ASSIGNMENT: Please repeat each of the records that follow, exactly as written.

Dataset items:
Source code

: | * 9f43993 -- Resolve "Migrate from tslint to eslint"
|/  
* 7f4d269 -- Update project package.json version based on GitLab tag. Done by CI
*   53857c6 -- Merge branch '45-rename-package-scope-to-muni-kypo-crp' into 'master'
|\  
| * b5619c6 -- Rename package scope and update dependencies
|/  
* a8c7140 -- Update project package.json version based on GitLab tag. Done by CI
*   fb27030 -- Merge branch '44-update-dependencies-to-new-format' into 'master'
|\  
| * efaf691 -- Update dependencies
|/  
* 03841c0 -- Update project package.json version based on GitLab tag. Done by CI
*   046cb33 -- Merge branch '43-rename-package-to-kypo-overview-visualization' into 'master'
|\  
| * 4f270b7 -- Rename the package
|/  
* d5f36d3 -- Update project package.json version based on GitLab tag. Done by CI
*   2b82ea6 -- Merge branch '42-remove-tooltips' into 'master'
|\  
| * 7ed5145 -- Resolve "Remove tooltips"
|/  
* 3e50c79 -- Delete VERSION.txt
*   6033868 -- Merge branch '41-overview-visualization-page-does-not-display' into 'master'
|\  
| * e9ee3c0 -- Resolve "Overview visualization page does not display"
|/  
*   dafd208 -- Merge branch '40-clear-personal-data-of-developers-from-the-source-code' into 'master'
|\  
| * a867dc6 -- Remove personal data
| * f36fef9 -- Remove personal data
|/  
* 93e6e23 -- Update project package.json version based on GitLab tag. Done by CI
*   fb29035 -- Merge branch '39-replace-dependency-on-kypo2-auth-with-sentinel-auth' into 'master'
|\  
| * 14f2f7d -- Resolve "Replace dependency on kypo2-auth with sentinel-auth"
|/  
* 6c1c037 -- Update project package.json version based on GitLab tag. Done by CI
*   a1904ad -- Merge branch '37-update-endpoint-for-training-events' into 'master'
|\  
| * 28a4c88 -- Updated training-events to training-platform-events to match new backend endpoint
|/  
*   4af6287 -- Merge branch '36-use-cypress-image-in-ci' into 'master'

TASK OUTPUT:
Source code

: | * 9f43993 -- Resolve "Migrate from tslint to eslint"
|/  
* 7f4d269 -- Update project package.json version based on GitLab tag. Done by CI
*   53857c6 -- Merge branch '45-rename-package-scope-to-muni-kypo-crp' into 'master'
|\  
| * b5619c6 -- Rename package scope and update dependencies
|/  
* a8c7140 -- Update project package.json version based on GitLab tag. Done by CI
*   fb27030 -- Merge branch '44-update-dependencies-to-new-format' into 'master'
|\  
| * efaf691 -- Update dependencies
|/  
* 03841c0 -- Update project package.json version based on GitLab tag. Done by CI
*   046cb33 -- Merge branch '43-rename-package-to-kypo-overview-visualization' into 'master'
|\  
| * 4f270b7 -- Rename the package
|/  
* d5f36d3 -- Update project package.json version based on GitLab tag. Done by CI
*   2b82ea6 -- Merge branch '42-remove-tooltips' into 'master'
|\  
| * 7ed5145 -- Resolve "Remove tooltips"
|/  
* 3e50c79 -- Delete VERSION.txt
*   6033868 -- Merge branch '41-overview-visualization-page-does-not-display' into 'master'
|\  
| * e9ee3c0 -- Resolve "Overview visualization page does not display"
|/  
*   dafd208 -- Merge branch '40-clear-personal-data-of-developers-from-the-source-code' into 'master'
|\  
| * a867dc6 -- Remove personal data
| * f36fef9 -- Remove personal data
|/  
* 93e6e23 -- Update project package.json version based on GitLab tag. Done by CI
*   fb29035 -- Merge branch '39-replace-dependency-on-kypo2-auth-with-sentinel-auth' into 'master'
|\  
| * 14f2f7d -- Resolve "Replace dependency on kypo2-auth with sentinel-auth"
|/  
* 6c1c037 -- Update project package.json version based on GitLab tag. Done by CI
*   a1904ad -- Merge branch '37-update-endpoint-for-training-events' into 'master'
|\  
| * 28a4c88 -- Updated training-events to training-platform-events to match new backend endpoint
|/  
*   4af6287 -- Merge branch '36-use-cypress-image-in-ci' into 'master'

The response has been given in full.